Zainut memandang bahwa seni berperan sebagai soft diplomacy atau diplomasi budaya untuk mengenalkan budaya asalnya, yang kemudian menjadi pintu masuk pada misi selanjutnya, yang terkait dengan urusan ekonomi dan perdagangan.
Menurut dia, praktik diplomasi budaya yang dilakukan Amerika, melalui film hollywood, musik pop, bahkan olahraga bola basket, dikemas jadi tontonan menarik dan berhasil mengenalkan produk-produk Amerika dan gaya hidup barat pada bangsa lain.
Begitu pula, diplomasi budaya serupa yang dilakukan oleh Jepang, dengan komik dan kartun, Korea dengan K-Pop, dan sebagainya yang masuk ke Indonesia, serta memengaruhi kehidupan bangsa kita.

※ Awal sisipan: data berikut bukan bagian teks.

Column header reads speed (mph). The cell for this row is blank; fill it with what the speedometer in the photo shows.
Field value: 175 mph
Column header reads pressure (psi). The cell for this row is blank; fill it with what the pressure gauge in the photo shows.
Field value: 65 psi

Zainut memandang pengaruh budaya asing ada yang positif, namun ada juga yang tidak sesuai dengan nilai-nilai Islam. Terlebih, di era kini saat internet mudah diakses oleh setiap orang, bahkan oleh yang usia dini. “Akibat potensi pengaruhnya, maka umat Islam perlu menyadari bahwa salah satu tujuan agama Islam adalah menjaga keturunan (hifdzun nasl),” kata dia.
Dia menambahkan, seni budaya Islam harusnya disajikan sebagai alternatif dari arus budaya yang negatif. Adapun peran ulama secara historis, terbukti berhasil turut membangun Indonesia yang berkeadaban melalui seni sebagai media dakwah. ”Ini bisa ditemui jejaknya pada tari Indang di Minang, tari Seudati Aceh, manaqib dan shalawat, tembang-tembang suluk dengan iringan gamelan yang diwariskan oleh Walisongo, dsb,” ujarnya.

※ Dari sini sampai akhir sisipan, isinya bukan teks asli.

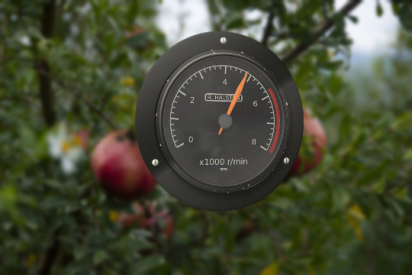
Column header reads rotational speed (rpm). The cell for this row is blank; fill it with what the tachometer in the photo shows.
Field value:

Zainut menilai, dalam kompetisi terbuka berhadapan dengan budaya asing di era revolusi industri kini, peran ulama akan lebih efektif berdakwah melalui seni budaya Islam, jika dapat berkolaborasi dengan pelaku industri dan instansi/lembaga terkait. Kolaborasi agar seni budaya Islam tidak sekedar menjadi nilai-nilai normatif yang tanpa tenaga dalam membentuk peradaban, melainkan menjadi seni budaya Islam yang hidup dan menghidupi.

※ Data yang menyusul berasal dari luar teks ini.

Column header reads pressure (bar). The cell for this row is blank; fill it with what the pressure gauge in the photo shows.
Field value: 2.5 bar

“Kolaborasi juga bisa dilakukan dengan Industri halal, agar menjadi produk budaya Islami di Indonesia. Seni Islami, mestinya bisa masuk ke hotel dan restoran yang mendukung pariwisata halal. Juga film-film Islami yang memuat nasionalisme semestinya didukung oleh pemerintah yang menyelenggarakan bidang pertahanan negara, sebagai contoh lainnya,” ujarnya.